The Hatchie rises in the northern part of Union County, Mississippi and travels through Tippah and Alcorn counties before crossing into Hardeman County, Tennessee, near the community of Pocahontas. After a short jog into adjoining McNairy County, Tennessee, the Hatchie flows north, in a serpentine fashion, then turns northwest toward Bolivar. While there is usually a discernible main channel, the Hatchie at this point is largely a zone of wetlands approximately one mile (1.6 km) wide. Supposedly Bolivar was the head of navigation for small, shallow-draught steamboats in the 19th century.

From Bolivar, the Hatchie continues generally northwest, crossing into Haywood County and the southwestern corner of Madison County.
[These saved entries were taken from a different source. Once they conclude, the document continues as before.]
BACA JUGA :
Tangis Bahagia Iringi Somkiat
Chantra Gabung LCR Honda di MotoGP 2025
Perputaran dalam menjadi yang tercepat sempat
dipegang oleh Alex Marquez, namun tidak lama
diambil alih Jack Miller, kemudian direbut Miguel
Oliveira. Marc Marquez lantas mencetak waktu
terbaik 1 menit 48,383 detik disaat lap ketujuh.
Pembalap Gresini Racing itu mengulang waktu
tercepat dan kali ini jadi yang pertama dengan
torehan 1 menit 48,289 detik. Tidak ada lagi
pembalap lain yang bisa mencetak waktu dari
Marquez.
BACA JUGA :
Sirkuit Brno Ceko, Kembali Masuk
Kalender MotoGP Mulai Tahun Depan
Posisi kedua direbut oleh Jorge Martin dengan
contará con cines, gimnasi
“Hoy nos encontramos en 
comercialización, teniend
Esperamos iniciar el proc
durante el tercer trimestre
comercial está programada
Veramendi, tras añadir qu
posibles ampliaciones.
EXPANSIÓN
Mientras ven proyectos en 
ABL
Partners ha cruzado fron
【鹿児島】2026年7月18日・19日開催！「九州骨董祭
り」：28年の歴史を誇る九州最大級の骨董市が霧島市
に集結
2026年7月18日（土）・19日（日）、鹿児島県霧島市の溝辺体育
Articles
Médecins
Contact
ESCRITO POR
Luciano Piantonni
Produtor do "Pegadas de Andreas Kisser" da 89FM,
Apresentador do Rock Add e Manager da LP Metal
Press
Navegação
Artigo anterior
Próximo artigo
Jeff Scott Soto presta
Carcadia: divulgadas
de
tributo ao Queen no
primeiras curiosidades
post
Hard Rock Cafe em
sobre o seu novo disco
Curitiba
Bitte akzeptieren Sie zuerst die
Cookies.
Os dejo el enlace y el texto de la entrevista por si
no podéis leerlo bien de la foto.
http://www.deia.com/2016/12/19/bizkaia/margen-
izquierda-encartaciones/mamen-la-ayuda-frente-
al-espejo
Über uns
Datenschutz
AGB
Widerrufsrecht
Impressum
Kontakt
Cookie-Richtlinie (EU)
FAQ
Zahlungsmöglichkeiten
It then enters Hatchie National Wildlife Refuge. The rest of the stream course generally trends west. US 51 (Future I-69) crosses the river. There is a "bow" to the north in the final part of the stream course, which forms the line between Tipton County and Lauderdale County. The Hatchie enters the Mississippi River just north of the Hatchie Towhead and just south of the Lower Hatchie National Wildlife Refuge. The Hatchie is designated as a "scenic river" under the Tennessee Wild and Scenic Rivers Act.

The name "Hatchie River" is tautological, as the element "hatchie" means "river" in the Choctaw language.

Variant names of the Hatchie River include Arteguet River and Big Hatchie River.